Exercise prompt ::
Set down exactly the lines in the records below that run from the line with "योजनाअनुसार हरेक दिन" to the line with "caso, la UNIA", inclusive, and nothing more.

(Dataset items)
^^^^^^^^

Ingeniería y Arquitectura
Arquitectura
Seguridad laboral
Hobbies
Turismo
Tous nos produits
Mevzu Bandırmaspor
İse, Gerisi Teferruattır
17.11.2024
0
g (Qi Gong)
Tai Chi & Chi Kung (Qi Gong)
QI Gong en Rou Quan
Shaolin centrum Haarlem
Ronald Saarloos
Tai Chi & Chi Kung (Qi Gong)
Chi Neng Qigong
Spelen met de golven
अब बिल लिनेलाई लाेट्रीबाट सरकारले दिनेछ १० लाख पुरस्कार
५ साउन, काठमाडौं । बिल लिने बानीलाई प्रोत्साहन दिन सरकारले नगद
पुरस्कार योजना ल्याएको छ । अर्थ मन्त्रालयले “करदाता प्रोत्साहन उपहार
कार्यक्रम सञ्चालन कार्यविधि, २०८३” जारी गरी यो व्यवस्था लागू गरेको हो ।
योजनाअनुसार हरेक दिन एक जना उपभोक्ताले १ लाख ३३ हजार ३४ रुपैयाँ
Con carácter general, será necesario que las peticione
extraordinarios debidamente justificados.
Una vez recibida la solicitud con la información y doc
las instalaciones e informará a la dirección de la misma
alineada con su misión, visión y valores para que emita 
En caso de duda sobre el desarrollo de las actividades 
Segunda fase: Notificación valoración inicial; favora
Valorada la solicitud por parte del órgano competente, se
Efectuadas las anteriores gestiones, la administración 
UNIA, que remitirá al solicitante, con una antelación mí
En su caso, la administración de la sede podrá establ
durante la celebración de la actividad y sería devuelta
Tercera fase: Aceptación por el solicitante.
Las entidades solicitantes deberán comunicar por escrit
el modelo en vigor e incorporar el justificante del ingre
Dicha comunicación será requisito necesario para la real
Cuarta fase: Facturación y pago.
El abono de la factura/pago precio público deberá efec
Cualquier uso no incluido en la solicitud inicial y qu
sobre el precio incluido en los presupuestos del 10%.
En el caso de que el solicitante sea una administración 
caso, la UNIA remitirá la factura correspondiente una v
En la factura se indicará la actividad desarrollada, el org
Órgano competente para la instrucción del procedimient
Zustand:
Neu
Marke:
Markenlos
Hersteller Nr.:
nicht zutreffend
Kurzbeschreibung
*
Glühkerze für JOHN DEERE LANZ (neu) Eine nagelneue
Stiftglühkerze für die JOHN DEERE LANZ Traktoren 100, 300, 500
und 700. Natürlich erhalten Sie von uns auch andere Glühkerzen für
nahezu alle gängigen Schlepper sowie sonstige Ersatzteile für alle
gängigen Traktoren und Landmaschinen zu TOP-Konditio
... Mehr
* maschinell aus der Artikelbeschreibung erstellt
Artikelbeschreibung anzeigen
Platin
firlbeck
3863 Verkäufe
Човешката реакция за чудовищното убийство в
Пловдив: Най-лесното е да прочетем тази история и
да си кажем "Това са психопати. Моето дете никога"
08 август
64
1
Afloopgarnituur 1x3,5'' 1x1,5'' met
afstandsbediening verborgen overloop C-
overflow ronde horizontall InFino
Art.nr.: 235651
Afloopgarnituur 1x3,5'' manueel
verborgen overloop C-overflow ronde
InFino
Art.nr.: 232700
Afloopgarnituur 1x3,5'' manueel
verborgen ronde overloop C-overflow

^^^^^^^^

Exercise response ::
योजनाअनुसार हरेक दिन एक जना उपभोक्ताले १ लाख ३३ हजार ३४ रुपैयाँ
Con carácter general, será necesario que las peticione
extraordinarios debidamente justificados.
Una vez recibida la solicitud con la información y doc
las instalaciones e informará a la dirección de la misma
alineada con su misión, visión y valores para que emita 
En caso de duda sobre el desarrollo de las actividades 
Segunda fase: Notificación valoración inicial; favora
Valorada la solicitud por parte del órgano competente, se
Efectuadas las anteriores gestiones, la administración 
UNIA, que remitirá al solicitante, con una antelación mí
En su caso, la administración de la sede podrá establ
durante la celebración de la actividad y sería devuelta
Tercera fase: Aceptación por el solicitante.
Las entidades solicitantes deberán comunicar por escrit
el modelo en vigor e incorporar el justificante del ingre
Dicha comunicación será requisito necesario para la real
Cuarta fase: Facturación y pago.
El abono de la factura/pago precio público deberá efec
Cualquier uso no incluido en la solicitud inicial y qu
sobre el precio incluido en los presupuestos del 10%.
En el caso de que el solicitante sea una administración 
caso, la UNIA remitirá la factura correspondiente una v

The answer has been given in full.